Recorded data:

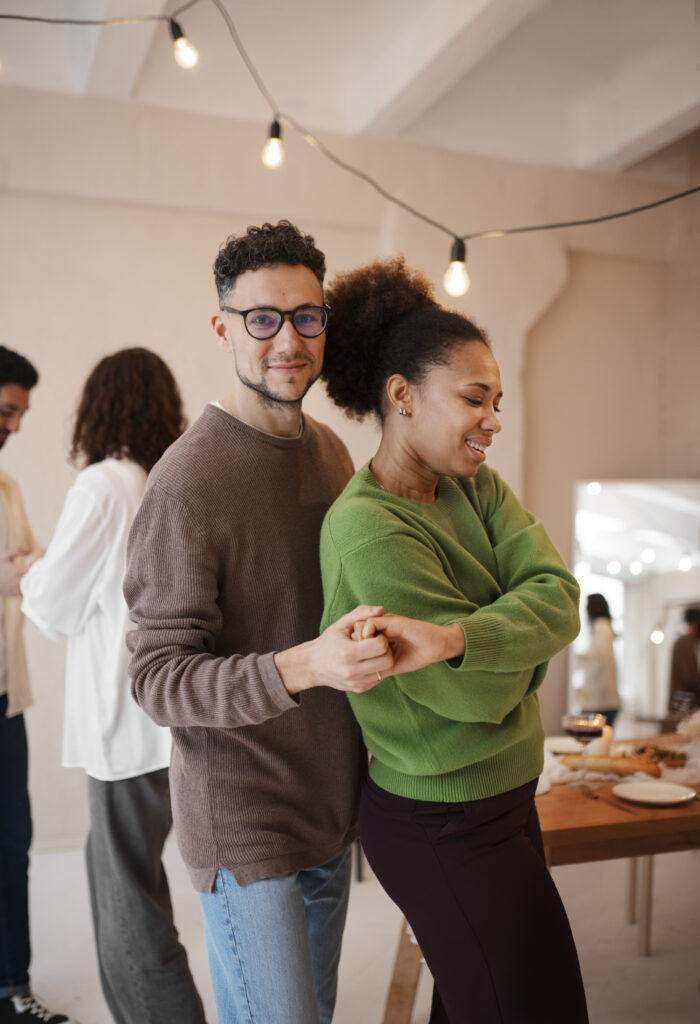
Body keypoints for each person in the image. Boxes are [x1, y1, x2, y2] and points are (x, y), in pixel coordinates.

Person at [123, 221, 396, 1024]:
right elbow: (157, 678)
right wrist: (306, 665)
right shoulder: (186, 481)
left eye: (306, 317)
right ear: (224, 329)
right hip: (244, 823)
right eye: (263, 319)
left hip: (329, 808)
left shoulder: (333, 453)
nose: (288, 340)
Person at [318, 257, 589, 1024]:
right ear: (402, 395)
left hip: (508, 796)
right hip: (442, 822)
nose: (493, 420)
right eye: (474, 398)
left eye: (497, 401)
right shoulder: (368, 527)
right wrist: (509, 650)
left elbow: (562, 597)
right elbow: (478, 694)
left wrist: (457, 636)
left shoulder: (478, 485)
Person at [20, 349, 206, 1024]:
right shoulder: (165, 479)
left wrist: (25, 574)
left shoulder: (102, 484)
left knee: (129, 903)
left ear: (98, 406)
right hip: (167, 717)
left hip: (122, 725)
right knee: (122, 880)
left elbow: (54, 606)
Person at [0, 347, 75, 1024]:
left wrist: (32, 569)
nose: (14, 426)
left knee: (13, 841)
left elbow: (29, 567)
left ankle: (11, 989)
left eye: (19, 414)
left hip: (6, 699)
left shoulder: (8, 489)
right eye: (6, 410)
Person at [573, 593, 621, 728]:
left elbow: (598, 658)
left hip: (600, 701)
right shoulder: (604, 627)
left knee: (593, 738)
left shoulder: (601, 626)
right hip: (605, 700)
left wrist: (574, 659)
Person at [668, 606, 700, 712]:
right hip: (683, 705)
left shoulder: (685, 642)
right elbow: (691, 676)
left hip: (682, 703)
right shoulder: (685, 643)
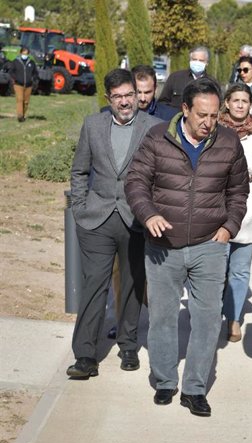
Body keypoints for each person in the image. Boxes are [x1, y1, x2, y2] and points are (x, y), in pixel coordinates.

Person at [125, 78, 249, 417]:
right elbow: (136, 181)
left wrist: (229, 227)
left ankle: (194, 388)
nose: (208, 122)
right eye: (201, 115)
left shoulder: (228, 142)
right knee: (163, 317)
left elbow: (239, 192)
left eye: (213, 115)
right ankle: (165, 381)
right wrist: (148, 214)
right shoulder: (156, 138)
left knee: (207, 320)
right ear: (185, 110)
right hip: (164, 245)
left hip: (211, 244)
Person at [67, 68, 161, 378]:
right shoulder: (93, 125)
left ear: (137, 94)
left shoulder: (155, 128)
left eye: (129, 95)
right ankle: (85, 354)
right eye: (118, 97)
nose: (124, 102)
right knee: (95, 284)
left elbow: (162, 177)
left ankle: (128, 345)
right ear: (109, 98)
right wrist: (79, 209)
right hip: (97, 218)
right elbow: (79, 170)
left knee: (134, 283)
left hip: (136, 220)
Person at [218, 83, 252, 343]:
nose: (240, 104)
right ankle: (212, 313)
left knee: (239, 271)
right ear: (226, 102)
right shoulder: (213, 128)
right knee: (216, 269)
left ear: (251, 104)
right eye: (235, 100)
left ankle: (234, 318)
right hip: (217, 209)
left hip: (248, 211)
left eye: (244, 101)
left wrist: (237, 161)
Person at [158, 46, 214, 110]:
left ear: (207, 63)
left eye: (201, 60)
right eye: (194, 59)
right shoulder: (175, 78)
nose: (197, 63)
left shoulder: (211, 83)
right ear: (190, 60)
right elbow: (162, 102)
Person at [7, 46, 38, 122]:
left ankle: (23, 114)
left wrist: (33, 79)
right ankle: (20, 116)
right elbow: (11, 71)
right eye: (23, 53)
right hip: (18, 84)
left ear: (28, 54)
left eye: (26, 54)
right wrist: (15, 78)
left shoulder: (31, 62)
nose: (25, 55)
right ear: (20, 53)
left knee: (26, 102)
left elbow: (35, 73)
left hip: (28, 85)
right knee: (20, 99)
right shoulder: (15, 61)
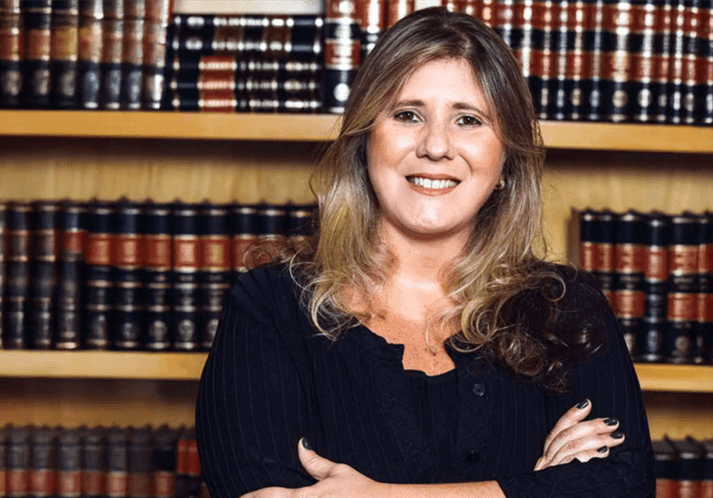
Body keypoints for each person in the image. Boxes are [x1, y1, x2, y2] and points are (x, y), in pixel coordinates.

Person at [196, 7, 654, 498]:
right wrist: (537, 489)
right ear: (365, 139)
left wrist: (381, 496)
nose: (436, 147)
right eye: (408, 115)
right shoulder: (270, 306)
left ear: (506, 159)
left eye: (468, 120)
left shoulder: (567, 307)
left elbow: (623, 486)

Task description:
Look above for lines with the word "nose" and copy them all.

Result for this exercise:
nose: (288, 340)
nose: (493, 420)
nose: (14, 426)
nose: (208, 122)
nose: (124, 102)
nose: (240, 104)
nose: (197, 63)
nose: (25, 55)
nose: (436, 147)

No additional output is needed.